Your rights when dealing with Portfolio Recovery Associates
Federal law puts firm limits on what PRA can do:
- No harassment. FDCPA Section 806 bars repeated calls meant to annoy, abusive language, and threats.
- Call limits. Under Regulation F, a collector may not call you more than 7 times in 7 days about a single debt, or within 7 days of speaking with you about it.
- Validation rights. You can demand proof that the debt is yours and that PRA owns it.
- Accurate reporting. The FCRA requires PRA and the bureaus to report accurate information and to investigate your disputes.
Also check the statute of limitations before paying anything. Old credit card, auto, and personal loan debts have time limits that vary by state, and in some states a partial payment can restart the clock and revive PRA's right to sue. Our state-by-state statute of limitations guide explains how to check yours.
Frequently asked questions
Should I pay Portfolio Recovery Associates?
Not before the debt is validated. Ask PRA to prove the debt is yours, the balance is right, and it actually owns the account. If it validates and the statute of limitations has not expired, paying or settling can make sense, and newer scoring models ignore collections once they are paid.

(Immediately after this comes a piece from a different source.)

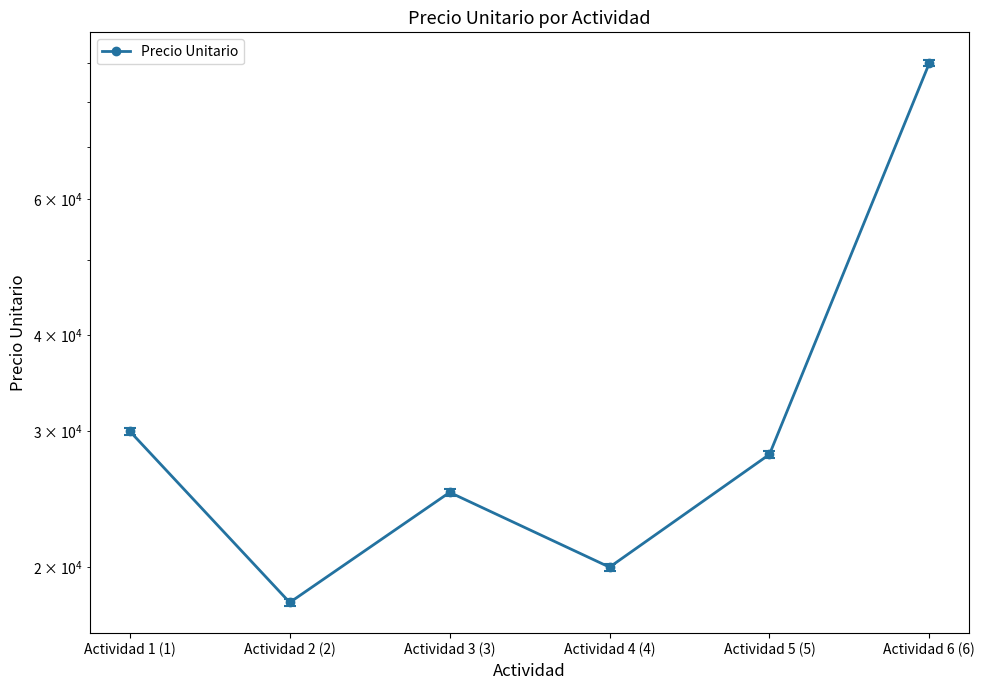

How many values are below 28000?

3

Can Portfolio Recovery Associates sue me?
Yes, PRA can sue over a debt it owns if the statute of limitations in your state has not run out. In fact, 5,691 CFPB complaints in the last three years involved PRA taking or threatening negative or legal action. Never ignore a summons; you typically have 14 to 30 days to respond, and not answering usually means an automatic loss.
Will Portfolio Recovery Associates do pay-for-delete?

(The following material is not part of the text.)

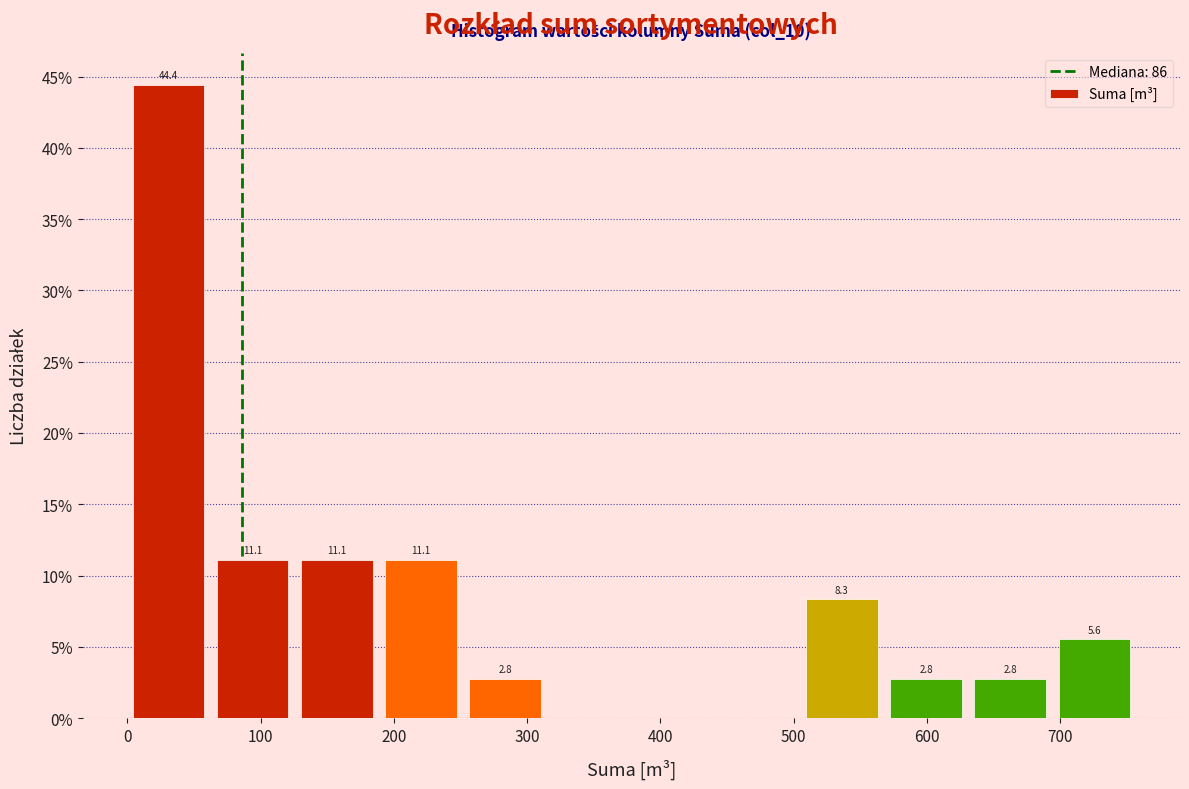

Which range on the x-axis has the tallest bar?

0 to 70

There is no guarantee. Collectors are not required to delete accurate tradelines in exchange for payment, and most will not put such a promise in writing. You can ask, but do not pay based on a verbal promise alone.
How long will Portfolio Recovery Associates stay on my credit report?
Up to seven years from the date your original account first went delinquent, under FCRA Section 605. Paying does not restart that clock, and PRA cannot legally re-age the debt to make it report longer.
Why is PRA contacting me about a debt I do not recognize?
Because PRA buys old accounts, the name on the letter often will not match the company you originally paid. It may also be the wrong person entirely; "attempts to collect debt not owed" is the top PRA complaint at the CFPB, with 11,779 filings in three years. Send a validation letter before doing anything else.
CreditRefresh is not a law firm and this page is not legal advice. Company information comes from public records and the CFPB Consumer Complaint Database and may change. Complaint counts reflect consumer submissions, not verified wrongdoing. Accurate negative information generally cannot be removed from a credit report; you have the right to dispute information that is inaccurate, incomplete, or unverifiable.